Suprise

139 9 0
                                    

Zevan sedang mengeringkan rambutnya dengan handuk. Wangi shampo clear rasanya bisa mendominasi harum kamar pria itu saat ini. Pria yang sedang bertelanjang dada itu kini, mulai mengenakan pakaiannya. Seperti biasa, hanya sebuah celana jeans hitam, kaos hitam dan kali ini ditemani oleh kemeja merah.

Zevan melirik jam dinding di kamarnya. Masih menunjukkan angka 08:00 pagi. Sepagi ini, pria itu ingin ke kampus dulu. Setelah itu berlanjut jalan dengan kekasihnya.

Zevan akhirnya selesai mengurus dirinya juga keperluannya. Ia mulai berjalan dengan langkah santai menuju luar.

"Pagi pa," sapa Zevan, melihat Wisnu yang tengah sarapan dengan secangkir kopi.

"Pagi kak," balas Wisnu.

"Katanya dokter, masa sarapan pakai kopi," goda Zevan sembari duduk di depan ayahnya.

Wisnu ikut terkekeh, dalam hati ia juga ikut mengejek dirinya, "Dokter juga manusia kak. Butuh kenikmatan juga. Emang ada yang lebih nikmat dari secangkir kopi di pagi hari?" sahut Wisnu.

Zevan hanya mengangguk, mengambil sepotong kue tawar, lalu mengoleskannya dengan selai coklat.

"Kamu mau berangkat ke kampus kak?" tanya Wisnu dibalas anggukan oleh Zevan.

"Yaudah, berangkat sama papa yah," tawar Wisnu.

Zevan menaikkan alisnya sebelah, "Zevan kan bawa mobil. Kalau Zevan berangkat pakai mobil ayah, trus nanti pulangnya gimana?" bingungnya.

"Siapa yang bilang pakai mobil ayah? Pakai mobil kamu lah, mobil ayah lagu di service," bantah Wisnu.

Zevan mengangguk paham, sedetik kemudian, "Trus pulangnya ayah gimana?"

"Yah, kamu jemput lah kak,"

Zevan menggeleng menolak, "Gak bisa! Angkasa ngajak Zevan ketemu. Nanti mau jalan,"

"Kamu bisa jemput ayah dulu kan, baru jalan sama pacarmu?" Wisnu memang tak mau kalah.

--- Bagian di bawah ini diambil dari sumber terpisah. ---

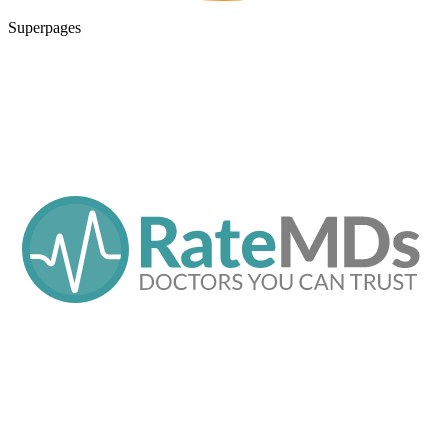
Superpages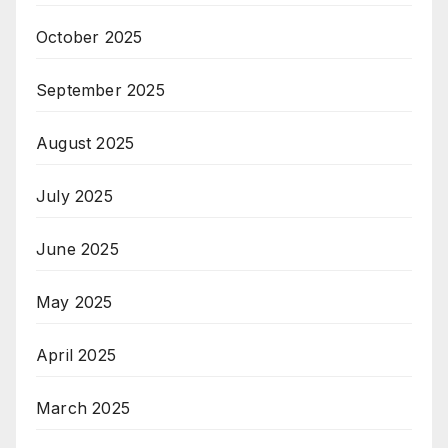
October 2025
September 2025
August 2025
July 2025
June 2025
May 2025
April 2025
March 2025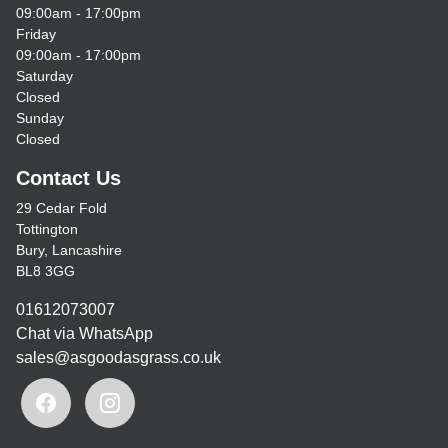
09:00am - 17:00pm
Friday
09:00am - 17:00pm
Saturday
Closed
Sunday
Closed
Contact Us
29 Cedar Fold
Tottington
Bury, Lancashire
BL8 3GG
01612073007
Chat via WhatsApp
sales@asgoodasgrass.co.uk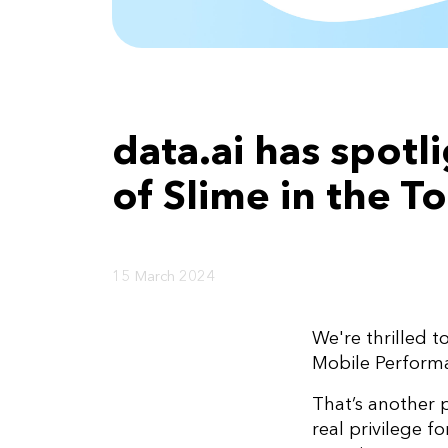
data.ai has spot
of Slime in the 
15 March 2024
We're thrilled 
Mobile Perfor
That’s another 
real privilege f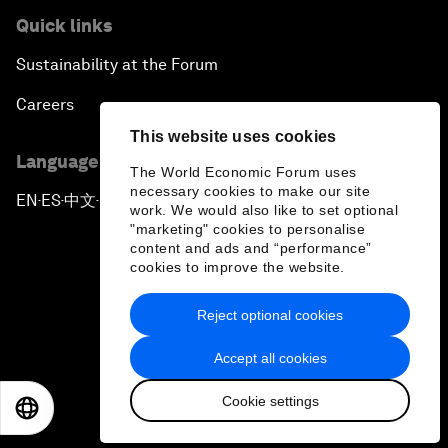
Quick links
Sustainability at the Forum
Careers
This website uses cookies
Language editions
The World Economic Forum uses
necessary cookies to make our site
EN
ES
中文
日本語
▪
▪
▪
work. We would also like to set optional
"marketing" cookies to personalise
content and ads and “performance”
cookies to improve the website.
Reject optional cookies
Privacy Policy & Terms of Service
Accept all cookies
Sitemap
Cookie settings
©
2026
World Economic Forum
EN
ES
中文
日本語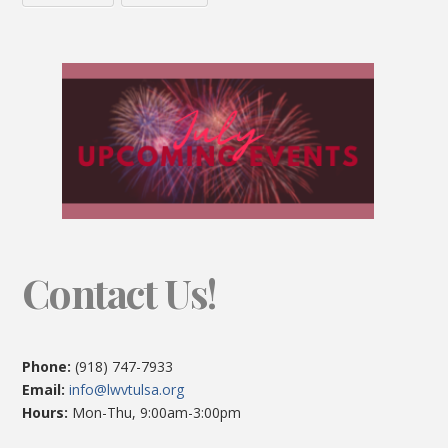
Contact Us!
Phone:
(918) 747-7933
Email:
info@lwvtulsa.org
Hours:
Mon-Thu, 9:00am-3:00pm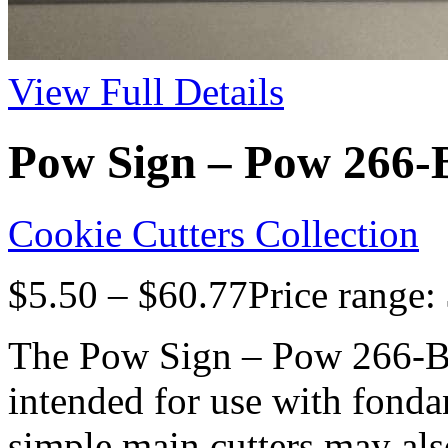
View Full Details
Pow Sign – Pow 266-B
Cookie Cutters Collection
$
5.50
–
$
60.77
Price range:
The Pow Sign – Pow 266-B9
intended for use with fonda
simple main cutters may als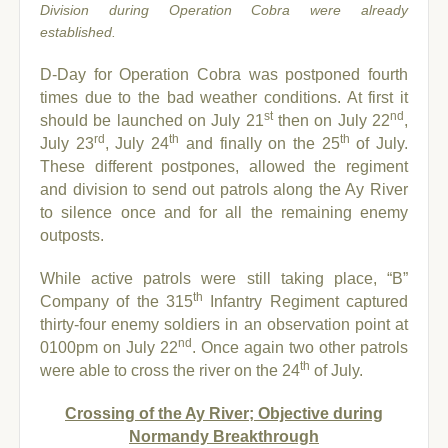
Division during Operation Cobra were already
established.
D-Day for Operation Cobra was postponed fourth
times due to the bad weather conditions. At first it
st
nd
should be launched on July 21
then on July 22
,
rd
th
th
July 23
, July 24
and finally on the 25
of July.
These different postpones, allowed the regiment
and division to send out patrols along the Ay River
to silence once and for all the remaining enemy
outposts.
While active patrols were still taking place, “B”
th
Company of the 315
Infantry Regiment captured
thirty-four enemy soldiers in an observation point at
nd
0100pm on July 22
. Once again two other patrols
th
were able to cross the river on the 24
of July.
Crossing of the Ay River; Objective during
Normandy Breakthrough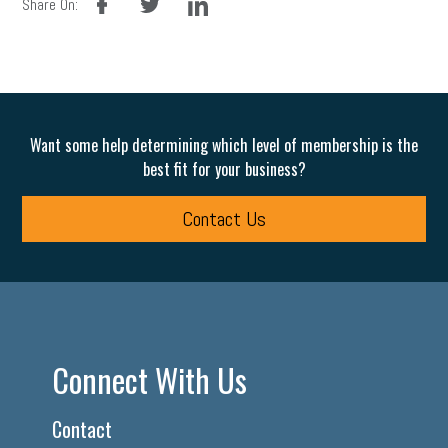
Share On:
Want some help determining which level of membership is the
best fit for your business?
Contact Us
Connect With Us
Contact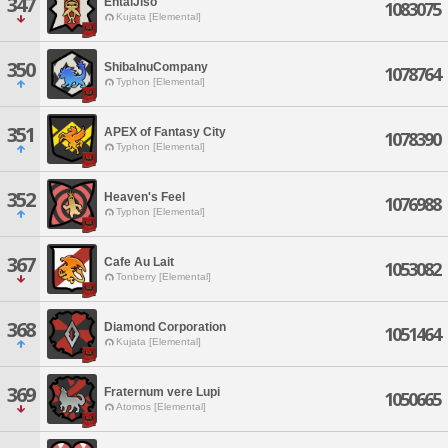
347
EntaiJiso
1083075
Kujata [Elemental]
350
ShibaInuCompany
1078764
Typhon [Elemental]
351
APEX of Fantasy City
1078390
Typhon [Elemental]
352
Heaven's Feel
1076988
Typhon [Elemental]
367
Cafe Au Lait
1053082
Tonberry [Elemental]
368
Diamond Corporation
1051464
Kujata [Elemental]
369
Fraternum vere Lupi
1050665
Atomos [Elemental]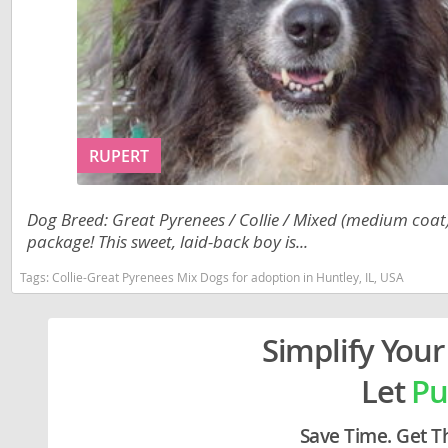
Liechtenst
Georgia
Lithuania
Germany
Luxembou
Greece
Macedonia
Hungary
RUPERT
Malta
Iceland
Moldova
Ireland
Dog Breed: Great Pyrenees / Collie / Mixed (medium coat).
package! This sweet, laid-back boy is...
Monaco
Italy
Monteneg
Latvia
Tags:
Collie-Great Pyrenees Mix Dogs for adoption in Huntley, IL, USA
Netherlan
Liechtenste
Simplify Your
Norway
Lithuania
Let
Pu
Poland
Luxembour
Portugal
Macedonia
Save Time. Get T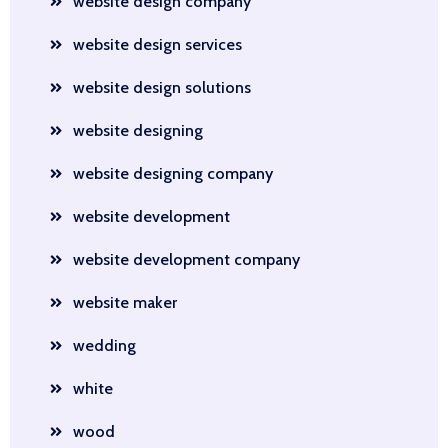
website design company
website design services
website design solutions
website designing
website designing company
website development
website development company
website maker
wedding
white
wood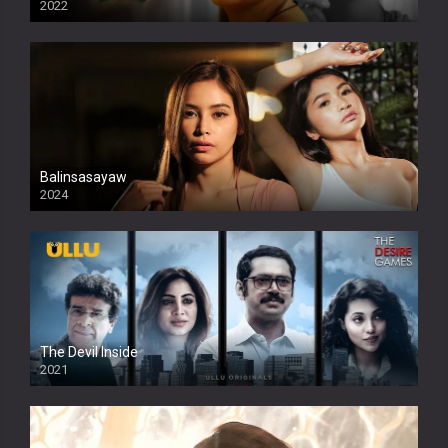
2022
Balinsasayaw
2024
Full HDSD
The Devil Inside
2021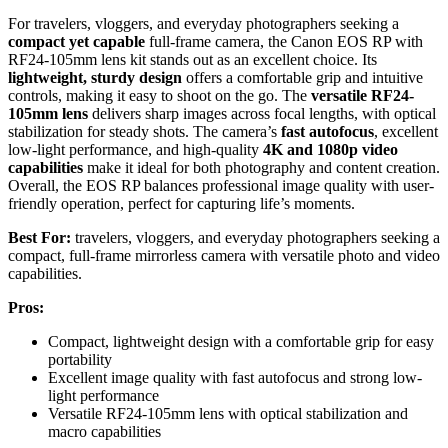
For travelers, vloggers, and everyday photographers seeking a
compact yet capable
full-frame camera, the Canon EOS RP with
RF24-105mm lens kit stands out as an excellent choice. Its
lightweight, sturdy design
offers a comfortable grip and intuitive
controls, making it easy to shoot on the go. The
versatile RF24-
105mm lens
delivers sharp images across focal lengths, with optical
stabilization for steady shots. The camera’s
fast autofocus
, excellent
low-light performance, and high-quality
4K and 1080p video
capabilities
make it ideal for both photography and content creation.
Overall, the EOS RP balances professional image quality with user-
friendly operation, perfect for capturing life’s moments.
Best For:
travelers, vloggers, and everyday photographers seeking a
compact, full-frame mirrorless camera with versatile photo and video
capabilities.
Pros:
Compact, lightweight design with a comfortable grip for easy
portability
Excellent image quality with fast autofocus and strong low-
light performance
Versatile RF24-105mm lens with optical stabilization and
macro capabilities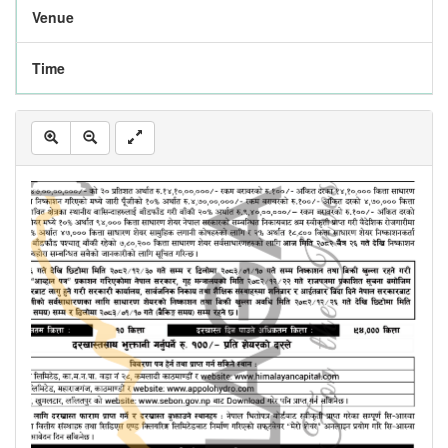
Venue
Time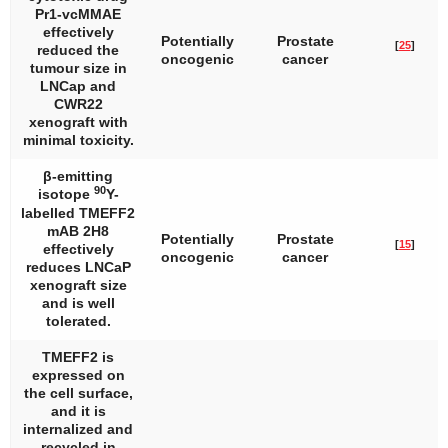
Pr1-vcMMAE
effectively
Potentially
Prostate
[
25
]
reduced the
oncogenic
cancer
tumour size in
LNCap and
CWR22
xenograft with
minimal toxicity.
β-emitting
90
isotope
Y-
labelled TMEFF2
mAB 2H8
Potentially
Prostate
[
15
]
effectively
oncogenic
cancer
reduces LNCaP
xenograft size
and is well
tolerated.
TMEFF2 is
expressed on
the cell surface,
and it is
internalized and
recycled in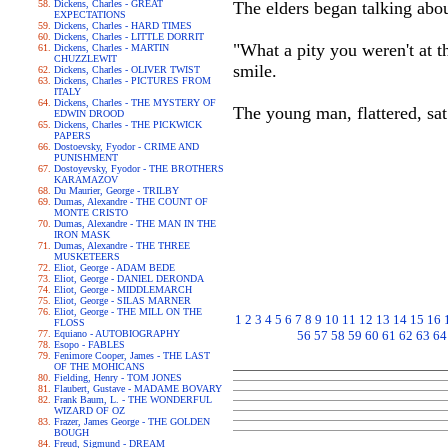
Dickens, Charles - GREAT
The elders began talking abo
EXPECTATIONS
Dickens, Charles - HARD TIMES
Dickens, Charles - LITTLE DORRIT
"What a pity you weren't at t
Dickens, Charles - MARTIN
CHUZZLEWIT
smile.
Dickens, Charles - OLIVER TWIST
Dickens, Charles - PICTURES FROM
ITALY
Dickens, Charles - THE MYSTERY OF
The young man, flattered, sat
EDWIN DROOD
Dickens, Charles - THE PICKWICK
PAPERS
Dostoevsky, Fyodor - CRIME AND
PUNISHMENT
Dostoyevsky, Fyodor - THE BROTHERS
KARAMAZOV
Du Maurier, George - TRILBY
Dumas, Alexandre - THE COUNT OF
MONTE CRISTO
Dumas, Alexandre - THE MAN IN THE
IRON MASK
Dumas, Alexandre - THE THREE
MUSKETEERS
Eliot, George - ADAM BEDE
Eliot, George - DANIEL DERONDA
Eliot, George - MIDDLEMARCH
Eliot, George - SILAS MARNER
Eliot, George - THE MILL ON THE
1
2
3
4
5
6
7
8
9
10
11
12
13
14
15
16
FLOSS
Equiano - AUTOBIOGRAPHY
56
57
58
59
60
61
62
63
64
Esopo - FABLES
Fenimore Cooper, James - THE LAST
OF THE MOHICANS
Fielding, Henry - TOM JONES
Flaubert, Gustave - MADAME BOVARY
Frank Baum, L. - THE WONDERFUL
WIZARD OF OZ
Frazer, James George - THE GOLDEN
BOUGH
Freud, Sigmund - DREAM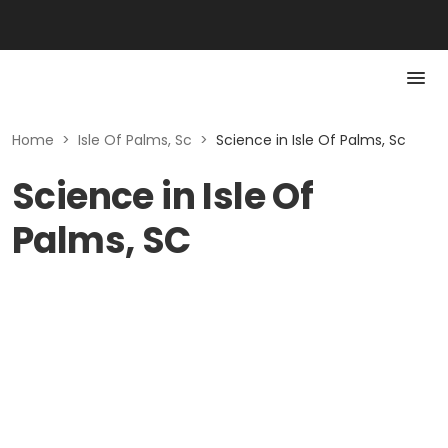
Home
>
Isle Of Palms, Sc
>
Science in Isle Of Palms, Sc
Science in Isle Of
Palms, SC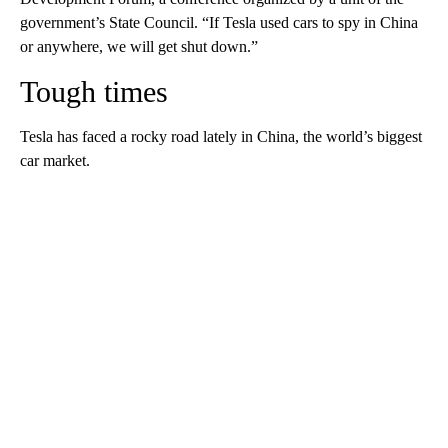
government’s State Council. “If Tesla used cars to spy in China
or anywhere, we will get shut down.”
Tough times
Tesla has faced a rocky road lately in China, the world’s biggest
car market.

Zevan menghela nafasnya berat, walau bagaimanapun ia tetap harus mendahulukan kepentingan orang tuanya, daripada dirinya sendiri. Ia juga tak ingin ayahnya kenapa-kenapa jika pulang sendirian.

"Oke yah, nanti malam Zevan jemput," pasrah Zevan.

Wisnu terkekeh, "Ayah ngerepotin kamu yah?"

Zevan menggeleng tegas, "Gak! Ayah gak boleh ngomong gitu," ucapnya penuh penekanan.

"Yaudah, kita berangkat yah," Wisnu mulai beranjak dari duduknya, diikuti oleh Zevan. Keduanya mulai berjalan menuju parkiran mobil Zevan.

"Van, kamu ingat kan, apa yang harus kamu lakukan Minggu depan?" tanya Wisnu, di tengah perjalanan.

Zevan melirik ayahnya sebentar, lalu kembali fokus ke jalanan di depannya. Wajah pria itu terlihat lesu, nafasnya tiba-tiba berat mendengar omongan ayahnya.

"Zevan ingat pa, tapi apa itu gak bisa ditunda dulu?" tanya Zevan berat.

Wisnu mengerti perasaan anaknya itu, tapi di satu sisi ia tak ingin putranya menyia-nyiakan kesempatan ini.

"Kak, ayah tau gimana perasaan kamu. Tapi, bukankah ini yang jadi mimpi kamu sejak dulu? Kak, ayah sudah perjuangkan ini selama satu tahun, sejak kamu utarakan mimpi ini ke papa. Dan sekarang apa yang papa perjuangkan sudah hampir selesai. Sekarang urusannya kamu untuk berjuang disana," kata Wisnu lumayan tegas.

Zevan bingung sekarang! Entah kenapa mimpinya dulu sekarang menjadi penyesalan. Kini ia tak ingin meninggalkan Indonesia, meninggalkan Institut Teknologi Bandung, meninggalkan keluarganya, dan yang terutama ia sangat tidak ingin meninggalkan Angakasa-nya yang tengah sakit parah.